> _Exercise input_

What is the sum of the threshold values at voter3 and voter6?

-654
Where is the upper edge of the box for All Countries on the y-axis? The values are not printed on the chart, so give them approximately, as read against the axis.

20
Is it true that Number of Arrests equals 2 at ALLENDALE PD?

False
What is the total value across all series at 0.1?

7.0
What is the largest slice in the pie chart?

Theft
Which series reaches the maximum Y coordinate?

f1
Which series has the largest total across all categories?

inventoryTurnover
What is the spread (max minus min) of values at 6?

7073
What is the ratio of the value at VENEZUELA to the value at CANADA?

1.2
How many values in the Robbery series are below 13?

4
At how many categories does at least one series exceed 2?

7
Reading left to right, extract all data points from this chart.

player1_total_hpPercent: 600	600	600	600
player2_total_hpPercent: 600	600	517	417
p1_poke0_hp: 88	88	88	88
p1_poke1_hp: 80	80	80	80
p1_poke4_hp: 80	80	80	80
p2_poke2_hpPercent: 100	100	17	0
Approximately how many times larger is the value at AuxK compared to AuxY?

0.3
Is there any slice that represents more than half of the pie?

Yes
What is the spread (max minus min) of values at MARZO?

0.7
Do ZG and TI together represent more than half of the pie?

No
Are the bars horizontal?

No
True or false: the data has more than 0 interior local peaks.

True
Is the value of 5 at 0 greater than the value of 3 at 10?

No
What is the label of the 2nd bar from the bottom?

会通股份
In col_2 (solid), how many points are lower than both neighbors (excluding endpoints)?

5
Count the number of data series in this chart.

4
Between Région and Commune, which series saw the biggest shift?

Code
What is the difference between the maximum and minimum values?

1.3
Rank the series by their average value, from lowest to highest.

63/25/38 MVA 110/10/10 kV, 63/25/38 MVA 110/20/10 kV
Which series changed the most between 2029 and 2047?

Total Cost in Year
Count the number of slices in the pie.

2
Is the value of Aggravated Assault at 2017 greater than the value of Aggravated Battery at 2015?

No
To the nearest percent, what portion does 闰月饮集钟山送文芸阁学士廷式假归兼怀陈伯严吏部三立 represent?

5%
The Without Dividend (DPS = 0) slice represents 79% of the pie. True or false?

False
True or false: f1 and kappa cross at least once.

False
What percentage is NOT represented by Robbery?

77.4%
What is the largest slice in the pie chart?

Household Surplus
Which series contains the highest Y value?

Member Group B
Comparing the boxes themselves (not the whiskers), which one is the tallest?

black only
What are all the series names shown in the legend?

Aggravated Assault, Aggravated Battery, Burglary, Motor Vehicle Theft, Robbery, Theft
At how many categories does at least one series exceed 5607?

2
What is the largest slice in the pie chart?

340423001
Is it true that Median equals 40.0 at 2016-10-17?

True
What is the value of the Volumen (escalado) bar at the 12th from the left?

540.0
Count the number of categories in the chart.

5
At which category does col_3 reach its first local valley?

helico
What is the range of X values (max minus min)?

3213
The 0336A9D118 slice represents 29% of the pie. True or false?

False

> _To do_
Can you change "pie chart" to "donut chart" throughout the items above and give them again with everything else left the same?

> _Written answer_
What is the sum of the threshold values at voter3 and voter6?

-654
Where is the upper edge of the box for All Countries on the y-axis? The values are not printed on the chart, so give them approximately, as read against the axis.

20
Is it true that Number of Arrests equals 2 at ALLENDALE PD?

False
What is the total value across all series at 0.1?

7.0
What is the largest slice in the donut chart?

Theft
Which series reaches the maximum Y coordinate?

f1
Which series has the largest total across all categories?

inventoryTurnover
What is the spread (max minus min) of values at 6?

7073
What is the ratio of the value at VENEZUELA to the value at CANADA?

1.2
How many values in the Robbery series are below 13?

4
At how many categories does at least one series exceed 2?

7
Reading left to right, extract all data points from this chart.

player1_total_hpPercent: 600	600	600	600
player2_total_hpPercent: 600	600	517	417
p1_poke0_hp: 88	88	88	88
p1_poke1_hp: 80	80	80	80
p1_poke4_hp: 80	80	80	80
p2_poke2_hpPercent: 100	100	17	0
Approximately how many times larger is the value at AuxK compared to AuxY?

0.3
Is there any slice that represents more than half of the pie?

Yes
What is the spread (max minus min) of values at MARZO?

0.7
Do ZG and TI together represent more than half of the pie?

No
Are the bars horizontal?

No
True or false: the data has more than 0 interior local peaks.

True
Is the value of 5 at 0 greater than the value of 3 at 10?

No
What is the label of the 2nd bar from the bottom?

会通股份
In col_2 (solid), how many points are lower than both neighbors (excluding endpoints)?

5
Count the number of data series in this chart.

4
Between Région and Commune, which series saw the biggest shift?

Code
What is the difference between the maximum and minimum values?

1.3
Rank the series by their average value, from lowest to highest.

63/25/38 MVA 110/10/10 kV, 63/25/38 MVA 110/20/10 kV
Which series changed the most between 2029 and 2047?

Total Cost in Year
Count the number of slices in the pie.

2
Is the value of Aggravated Assault at 2017 greater than the value of Aggravated Battery at 2015?

No
To the nearest percent, what portion does 闰月饮集钟山送文芸阁学士廷式假归兼怀陈伯严吏部三立 represent?

5%
The Without Dividend (DPS = 0) slice represents 79% of the pie. True or false?

False
True or false: f1 and kappa cross at least once.

False
What percentage is NOT represented by Robbery?

77.4%
What is the largest slice in the donut chart?

Household Surplus
Which series contains the highest Y value?

Member Group B
Comparing the boxes themselves (not the whiskers), which one is the tallest?

black only
What are all the series names shown in the legend?

Aggravated Assault, Aggravated Battery, Burglary, Motor Vehicle Theft, Robbery, Theft
At how many categories does at least one series exceed 5607?

2
What is the largest slice in the donut chart?

340423001
Is it true that Median equals 40.0 at 2016-10-17?

True
What is the value of the Volumen (escalado) bar at the 12th from the left?

540.0
Count the number of categories in the chart.

5
At which category does col_3 reach its first local valley?

helico
What is the range of X values (max minus min)?

3213
The 0336A9D118 slice represents 29% of the pie. True or false?

False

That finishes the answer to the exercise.